With ETP recently becoming a member of the United Nations based Better Than Cash Alliance, ETP’s Executive Director Jenny Costelloe and Regional Director (Africa) Liberal Seburikoko are interviewed about this new partnership.
1. Why is the Ethical Tea Partnership joining the Better Than Cash Alliance?
Jenny Costelloe: Our work at the Ethical Tea Partnership (ETP) is centered around improving the lives and livelihoods of tea workers and farmers so that we have a thriving tea industry that is socially just and environmentally sustainable. We work hand in hand with the private sector, governments, and civil society to overcome some of the complex issues farmers and tea workers face.

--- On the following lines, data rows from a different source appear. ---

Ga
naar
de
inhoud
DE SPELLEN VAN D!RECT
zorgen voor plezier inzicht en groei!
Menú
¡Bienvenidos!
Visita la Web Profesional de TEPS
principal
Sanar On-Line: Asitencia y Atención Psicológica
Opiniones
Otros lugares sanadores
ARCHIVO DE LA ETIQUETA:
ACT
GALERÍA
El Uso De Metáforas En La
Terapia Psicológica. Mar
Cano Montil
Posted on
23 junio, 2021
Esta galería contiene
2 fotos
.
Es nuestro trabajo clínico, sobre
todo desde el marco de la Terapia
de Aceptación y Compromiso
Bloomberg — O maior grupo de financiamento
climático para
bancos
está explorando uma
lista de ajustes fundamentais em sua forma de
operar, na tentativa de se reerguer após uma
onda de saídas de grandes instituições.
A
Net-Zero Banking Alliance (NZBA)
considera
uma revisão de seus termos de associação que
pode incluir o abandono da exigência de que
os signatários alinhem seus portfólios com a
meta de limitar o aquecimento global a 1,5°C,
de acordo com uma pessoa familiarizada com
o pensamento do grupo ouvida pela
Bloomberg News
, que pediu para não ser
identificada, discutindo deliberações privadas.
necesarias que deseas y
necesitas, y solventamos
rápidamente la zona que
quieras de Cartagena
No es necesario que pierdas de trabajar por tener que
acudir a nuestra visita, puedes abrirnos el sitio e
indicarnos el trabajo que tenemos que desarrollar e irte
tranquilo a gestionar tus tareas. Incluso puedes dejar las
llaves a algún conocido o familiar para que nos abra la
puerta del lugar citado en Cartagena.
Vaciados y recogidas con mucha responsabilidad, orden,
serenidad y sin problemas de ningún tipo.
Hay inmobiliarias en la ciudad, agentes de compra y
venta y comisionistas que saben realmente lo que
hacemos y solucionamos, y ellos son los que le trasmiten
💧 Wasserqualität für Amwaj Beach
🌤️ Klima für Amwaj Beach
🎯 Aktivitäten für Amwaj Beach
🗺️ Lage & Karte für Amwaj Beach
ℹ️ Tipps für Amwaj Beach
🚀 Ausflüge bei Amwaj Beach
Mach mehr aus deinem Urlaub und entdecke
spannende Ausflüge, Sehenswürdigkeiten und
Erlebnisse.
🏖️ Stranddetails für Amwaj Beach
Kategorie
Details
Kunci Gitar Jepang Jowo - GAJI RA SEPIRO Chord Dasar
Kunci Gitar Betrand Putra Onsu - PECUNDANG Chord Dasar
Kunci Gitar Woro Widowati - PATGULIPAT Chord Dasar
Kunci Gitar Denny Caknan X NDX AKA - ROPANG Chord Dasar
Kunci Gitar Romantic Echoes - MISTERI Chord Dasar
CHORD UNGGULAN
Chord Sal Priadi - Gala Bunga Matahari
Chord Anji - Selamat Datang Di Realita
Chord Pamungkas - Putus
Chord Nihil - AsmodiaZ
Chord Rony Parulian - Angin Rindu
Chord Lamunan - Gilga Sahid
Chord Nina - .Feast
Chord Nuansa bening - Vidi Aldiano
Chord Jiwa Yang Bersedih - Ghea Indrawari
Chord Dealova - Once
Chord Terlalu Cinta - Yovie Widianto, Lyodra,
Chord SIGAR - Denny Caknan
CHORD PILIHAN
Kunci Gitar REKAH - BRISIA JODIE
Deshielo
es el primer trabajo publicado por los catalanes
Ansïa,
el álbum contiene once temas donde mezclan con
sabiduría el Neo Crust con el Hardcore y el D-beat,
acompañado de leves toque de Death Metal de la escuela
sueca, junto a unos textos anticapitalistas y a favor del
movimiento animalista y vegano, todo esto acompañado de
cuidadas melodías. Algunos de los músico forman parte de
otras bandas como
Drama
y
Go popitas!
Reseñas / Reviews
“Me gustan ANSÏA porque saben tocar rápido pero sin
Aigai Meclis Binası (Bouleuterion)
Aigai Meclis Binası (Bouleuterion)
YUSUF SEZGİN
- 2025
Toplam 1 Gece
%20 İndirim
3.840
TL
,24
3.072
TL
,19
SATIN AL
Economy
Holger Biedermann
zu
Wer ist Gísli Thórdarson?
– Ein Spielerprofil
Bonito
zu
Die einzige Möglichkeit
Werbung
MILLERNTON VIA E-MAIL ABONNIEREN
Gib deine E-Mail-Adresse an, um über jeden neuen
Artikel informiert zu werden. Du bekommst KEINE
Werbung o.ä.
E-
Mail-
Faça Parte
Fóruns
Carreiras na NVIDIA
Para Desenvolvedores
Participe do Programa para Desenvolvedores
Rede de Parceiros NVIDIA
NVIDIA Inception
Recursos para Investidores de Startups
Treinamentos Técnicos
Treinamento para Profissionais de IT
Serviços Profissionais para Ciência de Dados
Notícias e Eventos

We are joining the United Nations-based Better Than Cash Alliance (the Alliance) because there is clear evidence that responsible digital payments help promote growth, boost productivity, and improve the livelihoods of smallholder farmers and tea estate employees in the supply chain. Moving away from cash helps advance the Sustainable Development Goals.
Our membership to the Alliance signifies a strong commitment to support ongoing digitisation initiatives in the tea sector, ensuring responsible practices are followed. Crucially, we’re prioritising that women, who make up most of the tea workers and farmers, can fully reap the benefits of digital financial inclusion.
2. How does this partnership fit into ETP’s Strategy2030 for a thriving tea industry that is socially just and environmentally sustainable?
Jenny: This partnership is aligned with the vision of Strategy2030. Our focus is working with companies to create transformational change for tea communities as we address the most pressing issues under three impact domains: economics, environment and equality.
One of the foundations of this strategy is a deep belief that sharing best practices and learnings is core to successfully deliver projects, business pilots and impact policy development within the countries. Through the research with the Alliance, ETP is well-positioned to disseminate knowledge on how digitising payments can benefit both companies and tea workers, but more importantly how to deliver this responsibly and at scale for the tea industry.
3. How do you see digital payments improving the lives of women in the tea sector?
Liberal Seburikoko: Women make up a large proportion of the workforce in many tea growing countries and wage payments are often made in cash.
Workers who receive cash payments are often part of the 1.7 billion excluded from the formal financial sector.